Like most of you, I’m sitting down and doing some serious rough draft writing this weekend. I sat down with the Dr. Greenlaw on Friday, and he taught me how to mess around with E-Views. It wasn’t as hard as I thought, but my results were a bit off at first, so I decided to mess with them a little. I initially tried messing with the variables that I entered. I got satisfactory results the first time, although it disproved my initial hypothesis, but I figured that I would try different angles instead of just taking one result as “word-of-law”.
I got similar results when I swapped out “Total Quantity” with “Quantity of Men” or “Quantity of Women”, so I tried a different angle altogether. I went into my data spreadsheet (after making a copy of it of course) and deleted seven different “Outliers”, meaning races that either 1). were too long that the general public were unwilling/unable to participate, or 2). That had an ABSURDLY high quantity of runners, or an absurdly high price, or an absurdly high number of “years held” due to other variables that I couldn’t gather data for. These outliers were most likely influenced by other variables that I could not get data for/could not put into a regression analysis. Removing these skewed attributes changed things.
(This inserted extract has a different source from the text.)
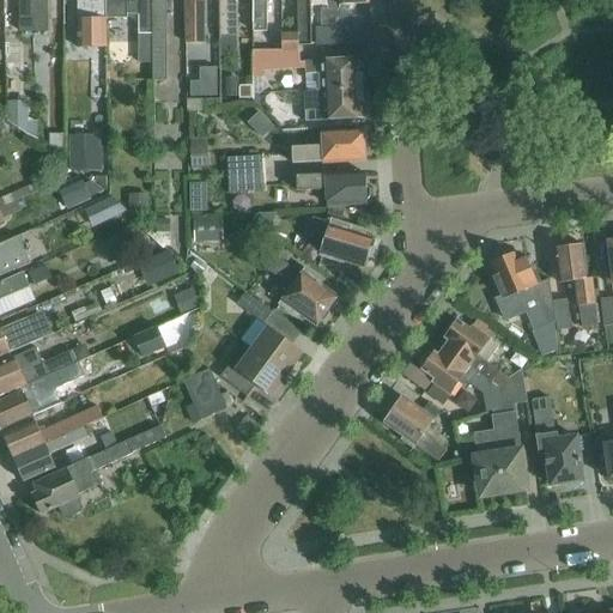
[(19,0),(19,32),(34,32),(32,0),(19,0)]
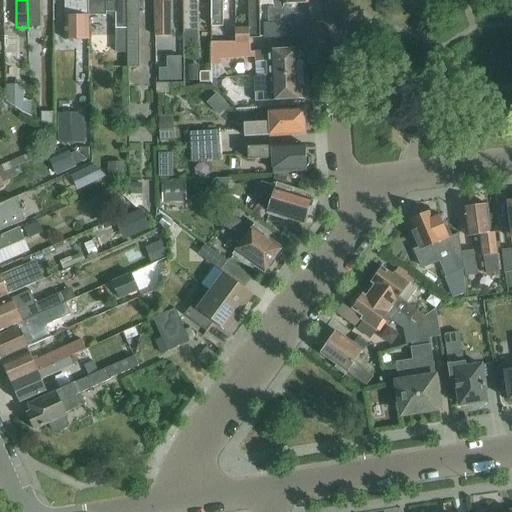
[(40,0),(27,0),(28,27),(40,27),(40,0)]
My regression results went from having the “Number of years held” variable being the only statistically significant one (having a P value of below 0.05), to having “Price” be the significant variable, AS WELL AS “Number of years held”. My Standard of Error also dropped from over 300 to 112, meaning that the error off of my “Line of best fit” is approximately 120 people per race, which is not a terrible margin of error. This is a pretty big spread, but I expected this, because I’m dealing with human behavior and not everything is perfect when it comes to that. My R-Squared also jumped about 16 percent, going from around 12% to around 28%, which, for cross-section data, is considered within acceptable range.
I’m doing more research into the meanings of all the many other listed statistics about my regression, because I know the P value and R-Squared are not the only important ones. My Durbin-Watson (measure of auto-correlation) dropped from just around 2.0 to 1.8, but it isn’t dropping towards 1.0 at all, which I’m counting as a good thing, meaning that none of my variables are auto-correlated.
Now that I have deleted my outliers, I find that my hypothesis is actually correct, and that I am on the right track for actually writing my paper! Which I will do tomorrow, fueled by Caffeine and Willpower!